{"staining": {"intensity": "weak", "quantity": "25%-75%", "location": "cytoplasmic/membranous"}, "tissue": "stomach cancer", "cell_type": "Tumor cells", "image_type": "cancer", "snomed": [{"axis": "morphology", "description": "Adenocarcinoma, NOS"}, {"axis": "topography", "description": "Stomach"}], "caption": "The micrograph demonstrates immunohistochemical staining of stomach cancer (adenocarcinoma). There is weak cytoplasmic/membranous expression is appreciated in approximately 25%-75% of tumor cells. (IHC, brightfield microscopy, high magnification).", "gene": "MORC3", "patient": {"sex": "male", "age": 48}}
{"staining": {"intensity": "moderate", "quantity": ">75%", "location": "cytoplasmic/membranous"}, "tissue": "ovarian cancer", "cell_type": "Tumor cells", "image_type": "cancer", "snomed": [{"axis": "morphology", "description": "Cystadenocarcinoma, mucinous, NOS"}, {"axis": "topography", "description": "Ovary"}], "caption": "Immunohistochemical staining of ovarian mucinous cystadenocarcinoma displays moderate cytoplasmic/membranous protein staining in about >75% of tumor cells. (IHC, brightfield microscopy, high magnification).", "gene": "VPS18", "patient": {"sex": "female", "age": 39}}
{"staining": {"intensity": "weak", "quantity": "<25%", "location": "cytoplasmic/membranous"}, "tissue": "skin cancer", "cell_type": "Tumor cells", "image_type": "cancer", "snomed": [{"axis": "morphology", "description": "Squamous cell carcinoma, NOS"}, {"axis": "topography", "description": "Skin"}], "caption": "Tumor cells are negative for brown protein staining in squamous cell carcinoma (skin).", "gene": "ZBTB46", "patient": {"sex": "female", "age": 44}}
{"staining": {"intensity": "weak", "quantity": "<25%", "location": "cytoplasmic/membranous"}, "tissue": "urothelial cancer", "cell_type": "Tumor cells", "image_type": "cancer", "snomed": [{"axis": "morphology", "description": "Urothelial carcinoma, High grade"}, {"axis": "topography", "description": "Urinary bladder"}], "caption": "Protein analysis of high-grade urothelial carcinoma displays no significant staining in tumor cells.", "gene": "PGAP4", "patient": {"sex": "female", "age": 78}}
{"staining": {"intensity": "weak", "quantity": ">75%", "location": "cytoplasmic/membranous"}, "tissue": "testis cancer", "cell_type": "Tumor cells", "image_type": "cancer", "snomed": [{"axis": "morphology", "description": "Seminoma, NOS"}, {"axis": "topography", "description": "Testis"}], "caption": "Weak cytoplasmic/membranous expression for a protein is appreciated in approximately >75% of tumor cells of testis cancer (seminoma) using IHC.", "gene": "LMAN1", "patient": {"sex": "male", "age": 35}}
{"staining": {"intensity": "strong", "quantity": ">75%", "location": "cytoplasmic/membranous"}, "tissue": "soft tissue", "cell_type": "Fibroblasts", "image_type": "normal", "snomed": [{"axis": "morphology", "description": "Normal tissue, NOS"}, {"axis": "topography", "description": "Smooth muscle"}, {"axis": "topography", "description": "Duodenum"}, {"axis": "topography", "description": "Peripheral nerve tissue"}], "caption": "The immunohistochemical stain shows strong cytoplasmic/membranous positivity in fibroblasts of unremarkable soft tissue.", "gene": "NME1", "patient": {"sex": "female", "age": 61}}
================================
Extract the first line above and each line after it up to and including the one with "cells are negative", please, exactly and with nothing else.

OUTPUT BELOW =
{"staining": {"intensity": "weak", "quantity": "25%-75%", "location": "cytoplasmic/membranous"}, "tissue": "stomach cancer", "cell_type": "Tumor cells", "image_type": "cancer", "snomed": [{"axis": "morphology", "description": "Adenocarcinoma, NOS"}, {"axis": "topography", "description": "Stomach"}], "caption": "The micrograph demonstrates immunohistochemical staining of stomach cancer (adenocarcinoma). There is weak cytoplasmic/membranous expression is appreciated in approximately 25%-75% of tumor cells. (IHC, brightfield microscopy, high magnification).", "gene": "MORC3", "patient": {"sex": "male", "age": 48}}
{"staining": {"intensity": "moderate", "quantity": ">75%", "location": "cytoplasmic/membranous"}, "tissue": "ovarian cancer", "cell_type": "Tumor cells", "image_type": "cancer", "snomed": [{"axis": "morphology", "description": "Cystadenocarcinoma, mucinous, NOS"}, {"axis": "topography", "description": "Ovary"}], "caption": "Immunohistochemical staining of ovarian mucinous cystadenocarcinoma displays moderate cytoplasmic/membranous protein staining in about >75% of tumor cells. (IHC, brightfield microscopy, high magnification).", "gene": "VPS18", "patient": {"sex": "female", "age": 39}}
{"staining": {"intensity": "weak", "quantity": "<25%", "location": "cytoplasmic/membranous"}, "tissue": "skin cancer", "cell_type": "Tumor cells", "image_type": "cancer", "snomed": [{"axis": "morphology", "description": "Squamous cell carcinoma, NOS"}, {"axis": "topography", "description": "Skin"}], "caption": "Tumor cells are negative for brown protein staining in squamous cell carcinoma (skin).", "gene": "ZBTB46", "patient": {"sex": "female", "age": 44}}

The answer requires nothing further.